Emotional Aspect of Designing
There is a tendency to focus on the logic and logistics of evolving space, but both the parent and the adult son or daughter (as well as the other live-in family members) need to have mental and emotional flexibility to adapt to the new life, says Betsy Cameron, an interior designer and owner of Westport-based Seva Interiors (SevaInteriors.com). There is a shift of roles as the offspring tries to parent; dynamics necessarily must shift. Cameron combines elements of design psychology and personal growth in her work with clients, touching on the emotional hurdles of someone who is the provider and then becomes the dependent. They need to relinquish their old role but be able to take care of themselves for as long as possible in the new space.
“At the point you decide to bring a new person into the home, you need to create the space by choosing what items they want to bring with them,” explains Cameron. There can be emotional attachment to furniture and guilt around letting it go to get something in place that serves them better now.
“When we look at the possibility of the space and change, we can look optimistically at the use of space. We can turn the change into a proactive adventure rather than a traumatic emergency,” Cameron suggests.
Try to give them space that fits them rather than incorporating them into the design of the home, Cameron says. Be sensitive to the familiarity and connection they have to their personal belongings and spaces. It is important for them to feel comfort and comfortable in their own space. How can the space be set up so they can function independently for as long as possible?
There is also a ripple effect in the family, similar to a new baby coming home, Cameron explains. It is necessary to recognize and respect that everyone has a different rhythm or pace. Designing a space where family members can converge but also move back to their own spaces is key. That could mean placing living quarters away from the kitchen hub where family congregates and away from the smells of cooking. Find ways to acoustically dampen noise, such as a subtle sound machine/wave noises, upholstered furniture or curtains. Another suggestion Cameron makes is to not have activities set up right outside their space, such as a homework area next to their door.

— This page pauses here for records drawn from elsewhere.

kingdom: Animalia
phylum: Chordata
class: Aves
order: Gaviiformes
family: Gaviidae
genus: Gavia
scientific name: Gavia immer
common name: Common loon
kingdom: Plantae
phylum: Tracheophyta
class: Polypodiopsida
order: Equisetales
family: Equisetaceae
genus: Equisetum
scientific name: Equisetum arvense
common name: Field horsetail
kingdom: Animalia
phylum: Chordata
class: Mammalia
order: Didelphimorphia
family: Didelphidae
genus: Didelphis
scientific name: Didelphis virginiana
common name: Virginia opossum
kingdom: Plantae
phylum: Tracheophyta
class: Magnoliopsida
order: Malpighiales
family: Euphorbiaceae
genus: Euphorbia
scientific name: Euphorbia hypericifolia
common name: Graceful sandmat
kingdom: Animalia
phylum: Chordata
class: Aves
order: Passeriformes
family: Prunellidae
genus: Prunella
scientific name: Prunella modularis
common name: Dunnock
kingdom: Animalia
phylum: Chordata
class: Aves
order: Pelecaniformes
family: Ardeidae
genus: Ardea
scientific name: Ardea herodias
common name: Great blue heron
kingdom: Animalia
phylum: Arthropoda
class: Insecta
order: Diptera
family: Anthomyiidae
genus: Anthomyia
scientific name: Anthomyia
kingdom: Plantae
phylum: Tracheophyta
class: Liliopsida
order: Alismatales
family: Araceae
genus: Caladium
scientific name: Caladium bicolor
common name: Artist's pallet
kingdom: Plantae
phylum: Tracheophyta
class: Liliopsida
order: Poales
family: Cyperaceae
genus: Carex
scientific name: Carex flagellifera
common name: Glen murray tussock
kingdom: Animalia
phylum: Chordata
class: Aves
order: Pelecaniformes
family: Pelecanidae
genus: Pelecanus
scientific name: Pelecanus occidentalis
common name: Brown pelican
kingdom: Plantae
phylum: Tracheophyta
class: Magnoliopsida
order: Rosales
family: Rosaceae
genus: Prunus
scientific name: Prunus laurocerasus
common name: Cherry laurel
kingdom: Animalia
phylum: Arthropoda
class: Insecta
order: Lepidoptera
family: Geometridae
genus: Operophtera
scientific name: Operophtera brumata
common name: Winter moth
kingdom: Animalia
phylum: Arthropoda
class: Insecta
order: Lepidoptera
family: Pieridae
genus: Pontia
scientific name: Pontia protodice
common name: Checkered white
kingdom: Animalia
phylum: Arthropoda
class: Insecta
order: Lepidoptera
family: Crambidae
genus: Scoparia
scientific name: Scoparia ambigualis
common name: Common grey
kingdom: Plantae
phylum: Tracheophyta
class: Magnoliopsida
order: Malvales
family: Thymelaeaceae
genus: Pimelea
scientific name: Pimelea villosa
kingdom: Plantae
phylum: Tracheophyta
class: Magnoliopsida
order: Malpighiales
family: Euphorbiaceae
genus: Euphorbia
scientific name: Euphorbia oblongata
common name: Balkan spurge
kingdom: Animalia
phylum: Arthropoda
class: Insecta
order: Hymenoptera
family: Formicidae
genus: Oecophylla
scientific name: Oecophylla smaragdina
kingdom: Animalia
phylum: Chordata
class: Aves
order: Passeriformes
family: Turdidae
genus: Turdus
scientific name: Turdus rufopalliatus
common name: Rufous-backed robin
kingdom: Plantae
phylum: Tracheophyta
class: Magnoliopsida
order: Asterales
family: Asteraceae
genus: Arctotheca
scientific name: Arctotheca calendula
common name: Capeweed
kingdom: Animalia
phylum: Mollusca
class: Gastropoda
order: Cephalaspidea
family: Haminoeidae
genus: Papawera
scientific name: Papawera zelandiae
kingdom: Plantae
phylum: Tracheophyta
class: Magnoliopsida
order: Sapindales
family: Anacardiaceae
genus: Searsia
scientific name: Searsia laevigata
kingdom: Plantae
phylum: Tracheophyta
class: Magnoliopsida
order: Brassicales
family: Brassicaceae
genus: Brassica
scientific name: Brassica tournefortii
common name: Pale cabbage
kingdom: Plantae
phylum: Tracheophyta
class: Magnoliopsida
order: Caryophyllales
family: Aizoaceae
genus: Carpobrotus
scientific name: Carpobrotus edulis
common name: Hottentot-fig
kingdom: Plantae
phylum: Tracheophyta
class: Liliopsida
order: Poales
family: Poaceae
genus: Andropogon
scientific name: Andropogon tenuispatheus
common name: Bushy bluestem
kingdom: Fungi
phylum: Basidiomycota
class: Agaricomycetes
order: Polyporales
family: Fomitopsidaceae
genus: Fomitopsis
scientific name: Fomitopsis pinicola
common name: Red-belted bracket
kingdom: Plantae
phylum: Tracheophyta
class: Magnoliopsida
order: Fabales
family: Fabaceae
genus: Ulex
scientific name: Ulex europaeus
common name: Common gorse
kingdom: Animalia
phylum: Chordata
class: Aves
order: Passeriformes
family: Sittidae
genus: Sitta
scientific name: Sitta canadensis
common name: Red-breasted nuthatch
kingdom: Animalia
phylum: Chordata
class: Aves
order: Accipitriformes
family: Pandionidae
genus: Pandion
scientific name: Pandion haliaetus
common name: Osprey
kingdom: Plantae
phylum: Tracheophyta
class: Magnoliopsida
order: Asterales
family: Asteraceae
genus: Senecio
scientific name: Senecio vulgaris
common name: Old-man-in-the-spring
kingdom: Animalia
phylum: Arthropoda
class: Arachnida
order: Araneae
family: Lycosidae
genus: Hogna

From a design standpoint, there are many indoor/outdoor performance fabrics that help with spills so that the parent can actively live in the space. Consider the type of materials too, such as softer pieces to grab on to that are also sturdy and steady; maybe it would be best to use an ottoman rather than coffee table in case of a fall. Remember that clear access flow is needed so keep spaces simply furnished, Cameron recommends.
“Change sparks opportunity to release, reflect and realign with who you are and how you want to live,” Cameron says. “We resist that this is where we are and that our life is changing. How will the space be able to expand and be flexible to embrace this next stage of our lives?”
Ariana Rawls Fine is a frequent contributor to Natural Awakenings. She resides in Stratford with her family.